I should really say 2 weeks, 1 day out. Our first performance (a free preview for senior citizens) is Wednesday, April 27. That gives us two weeks and one day of potential rehearsals before we receive our first audience. And even that's not true. We have 13 rehearsals scheduled between today and our first audience. That's not a lot. It's especially not a lot since we had a week off thanks to spring break.
If you don't know, I work year round as a music director/jack of all design trades for various educational and summer theater programs. Right now, I'm in the end stages of a high school production of Once Upon a Mattress. Despite a member of the creative team actively working against the production (the orchestra director hates the score, the cast, the vocal music director (me), the transpositions (three girls are taking on roles typically written for men, and I spent over 50 hours transposing and rearranging their songs so they didn't just sing in unintelligible soprano range for 2.5 hours), and the orchestration), the process has gone very well. It's just tough when one part of the core creative team is so negative about the show.

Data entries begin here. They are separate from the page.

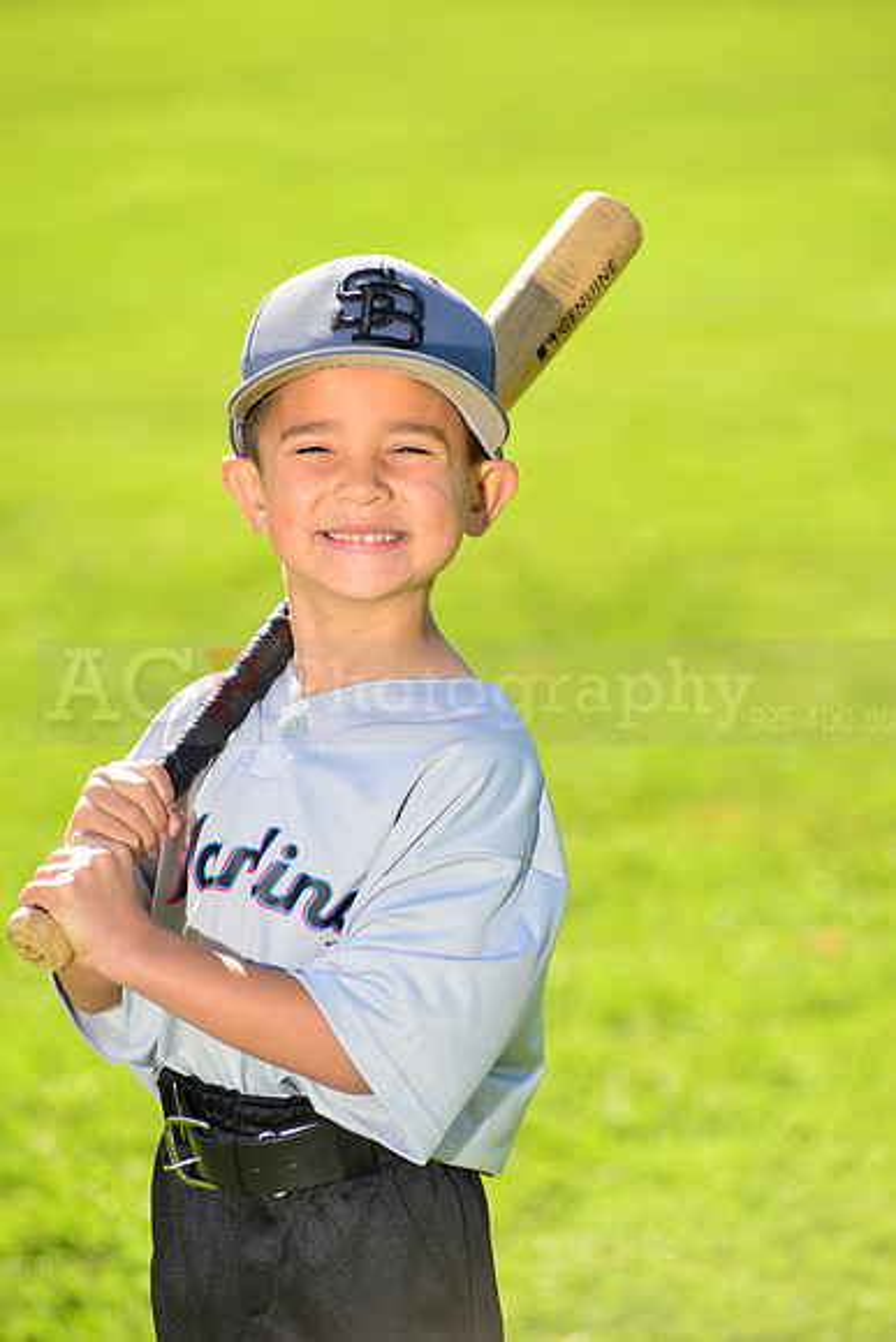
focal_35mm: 170
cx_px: 448
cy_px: 671
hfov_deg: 8.1
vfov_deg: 12.1
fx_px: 6342
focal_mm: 170
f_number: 5
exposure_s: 1/250
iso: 100
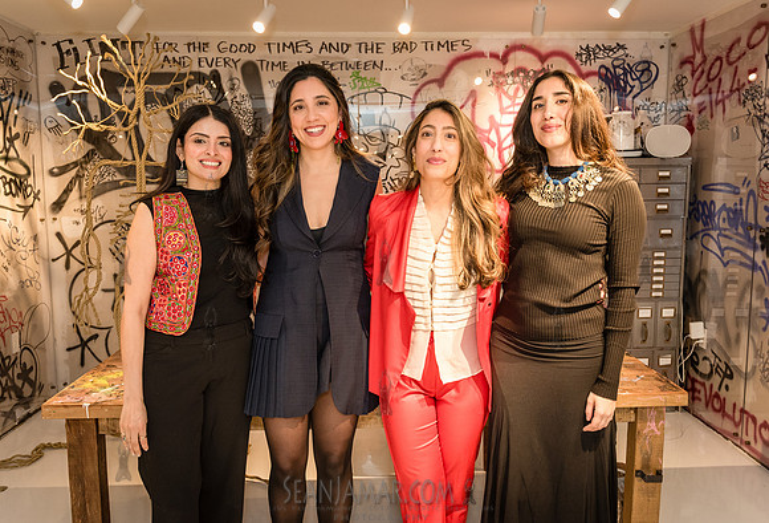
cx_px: 383
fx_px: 640
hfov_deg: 62.0
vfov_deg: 44.4
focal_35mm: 30
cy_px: 252
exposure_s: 1/200
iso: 1600
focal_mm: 28
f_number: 4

We have your typical high school problems. When I last saw the theater, the set wasn't complete. No one has a finished costume yet. I can't work on the lights until the set is reinforced and the bottom support boards are actually cut free in entryways. Mics are part of a distant future. Who knows when the orchestra director will actually bring the student orchestra in? Props are going to be teched in for the first time today, and not all of them.

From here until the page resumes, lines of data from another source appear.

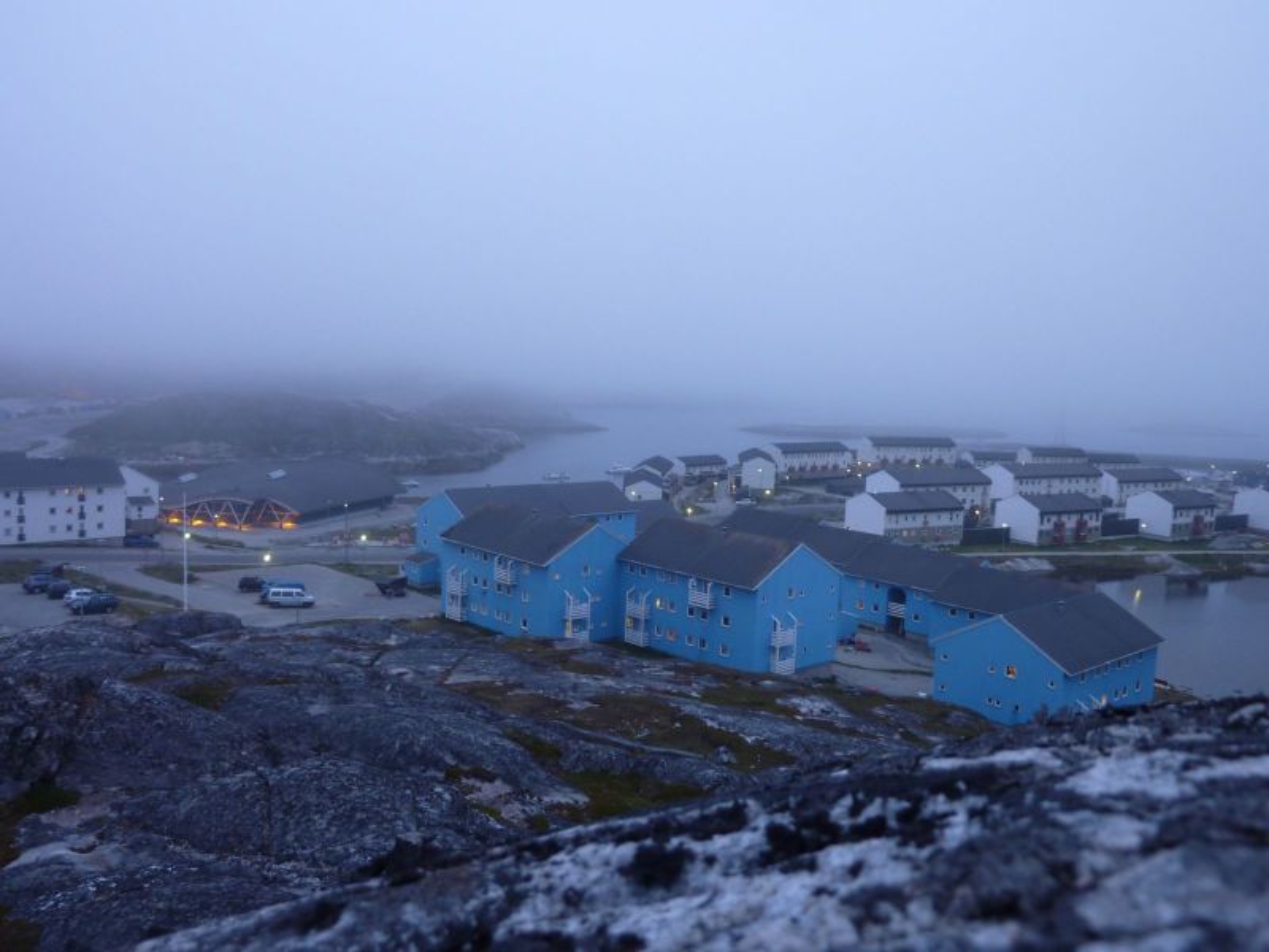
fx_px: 1063
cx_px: 634
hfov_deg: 61.7
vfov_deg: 48.2
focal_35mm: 29
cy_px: 476
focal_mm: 4.7
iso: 80
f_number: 3.4
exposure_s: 1/1.6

There are a lot of things I'm responsible for at this point and I'm glad to do them all. I love working with young people in theater and turning them onto my life's passion.
Here's a list of things I'm actively doing over the next three weeks to make sure the show goes off without a hitch:
- Reteaching harmonies (because even professionals wouldn't retain every note of 4-6 part harmony after a 9 day break without rehearsal)
- Reworking phrasing for the stage
- Balancing vocals with pit
- Setting tempos
- Balancing mics over 30 person cast with full pit
- Rehanging/rewiring a ton of traditional lighting fixtures above the stage (the set is a huge unit castle and it blocks off half the lights I typically use)
- Focusing lights above the stage and in the house/catwalk (there's a lot of coverage done from the audience, the blessing and the curse of a huge proscenium stage)
- Designing sound effects
- Finishing hand props
- Teaching students to program light board (or, barring that, doing the lighting design by myself if they just don't show up)
- Setting up lobby display
- Finishing headshots
- Setting up student run concessions
There are more things, I'm sure. This is just the stuff I know I'm doing right now. More is always added on.
I figure, if I can't get my usual entertainment/media criticism writing done, I can chronicle how tech works at a high school.
Rehearsal starts in five and a half hours. I have to warm up (voice and hands), review all the act one harmonies (so I know where there are mistakes/balance issues), and show up early to see if I can get the genie lift onto the stage to move lights.